LEURRES SOUPLES : DU BASS AU BAR


INTRODUCTION
   Anguillons, raglous, shads, peau d’anguilles et compagnie…nous en possédons tous au moins quelques exemplaire dans notre boite à pêche, noyés au milieu de dizaine d’autres leurres, plus ou moins efficaces, plus ou moins utilisés. Que penser alors de la cannibalisation progressive des linéaires de nos chers (dans tous les sens du terme) détaillants par de nouveaux leurres souples aux noms parfois un peu scabreux ?

1) LEURRES SOUPLES : UNE REVOLUTION…COMMERCIALE ???
Après la première révolution LS datant des années 80 avec l’apparition des virgules et shads (les fameux « twist » si chers aux pêcheurs de sandres), on surfe actuellement sur une nouvelle vague, non pas façon Godard, mais plutôt façon Oncle Sam !!!
OFFSHORE ANGLER, BASS ASSASSIN, STORM, DOA, ZOOM, MAD MAN, LUNKER CITY, YUM et autres sans oublier les japonais YAMAMOTO, MEGABASS et consorts : va falloir s’y faire, ce sont des noms que l’on va être amené à croiser de plus en plus souvent. La mode est au produit marketé, et le leurre souple n’y déroge pas.

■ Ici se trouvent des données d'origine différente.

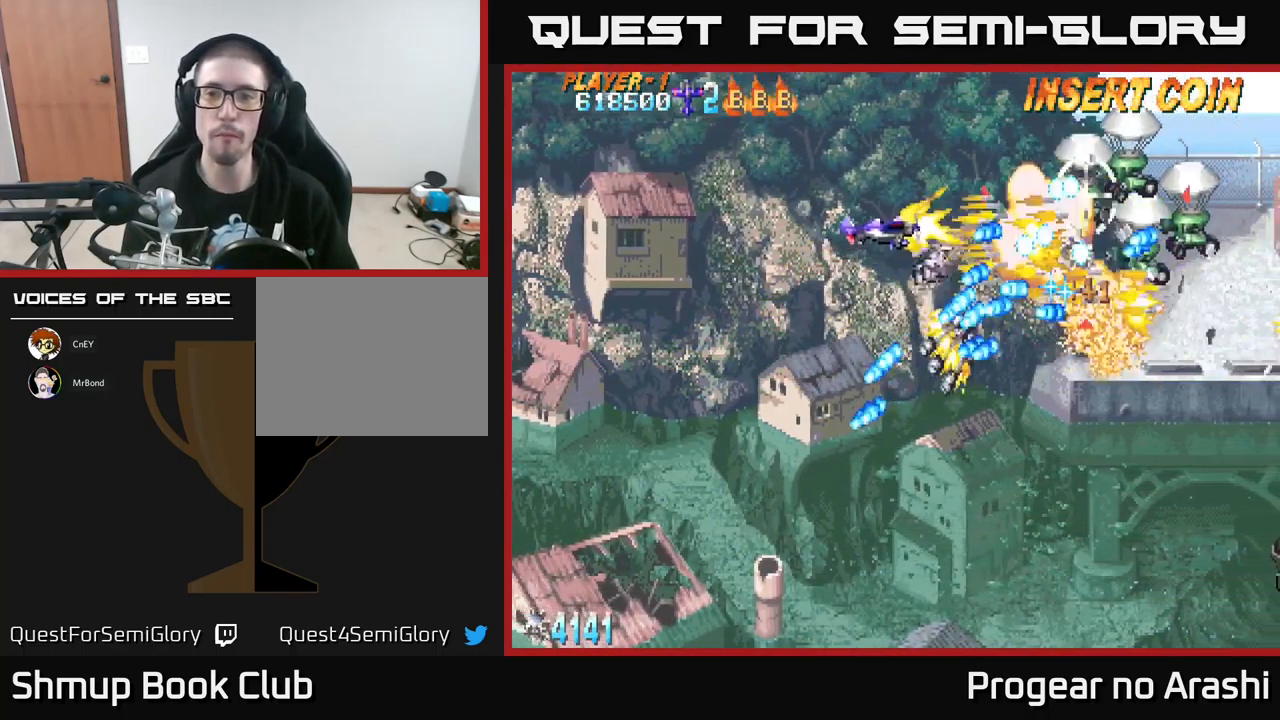
{"buttons": ["A", "DPAD_UP"], "left_stick": "center", "events": [[50, "DPAD_RIGHT", "up"], [133, "DPAD_LEFT", "down"], [250, "DPAD_LEFT", "up"], [400, "A", "down"], [433, "X", "up"]]}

Mais pourquoi une telle explosion commerciale et surtout pourquoi pour le bar ?
Trois explications :
  • ça prend du poisson
  • complément parfait des leurres durs
  • un créneau commercial à saisir pour les importateurs avec des produits très vendeurs (en langage pêcheur, ça donne « du fric à se faire »)
Pour mieux comprendre, revenons un peu en arrière.
  • 1880 : introduction du black bass en France
  • 1945 : le black est présent dans une trentaine de départements français avec de très gros spécimens. Apparition des premiers leurres US débarqués fraîchement avec les G.Is.
  • 1980 : premiers LS type virgule ou shad avec de gros cartons sur les carnassiers d’eau douce
  • 1990 : chaînes câblées. Le grand public découvre Walker’s Kay et ses chroniques, mais surtout de nouvelles façons de pêcher pour nous les Froggys (bait casting, leurres de surface, leurres souples de toutes les formes, de toutes les couleurs...)
  • Mequinenza en Espagne, acquiert ses lettres de noblesse grâce à ses populations de silures mais aussi et surtout à travers ses populations de black
  • Le Caspe Bass Tournament devient l’évènement mondial de l’année pour tous les pêcheurs de bass, et plus généralement pour tous les pêcheurs aux leurres en eau douce. Ce tournoi de pêche de bass aux leurres fait se déplacer les meilleurs pêcheurs US, japonais ou brésiliens. C’est Kévin Van Dam qui l’a emporté cette année (c’est le pêcheur professionnel qui a remporté le plus de tournois au monde : ses gains en tournoi s’élèvent à plusieurs millions de dollars !!!). Notons que Seiji Kato et Hiroshi Takahashi (créateur des leurres Jackall et donc Illex pour le premier, et distributeur de ces leurres en France via Sensas pour l’autre), ont brillamment fini seconds. Il faut savoir que des événements comme ce dernier sont régulièrement diffusés en direct aux US avec des audiences parfois supérieures aux matchs de foot US ! Il faut dire qu’avec plus de 40 millions de pêcheurs, il y a de quoi faire...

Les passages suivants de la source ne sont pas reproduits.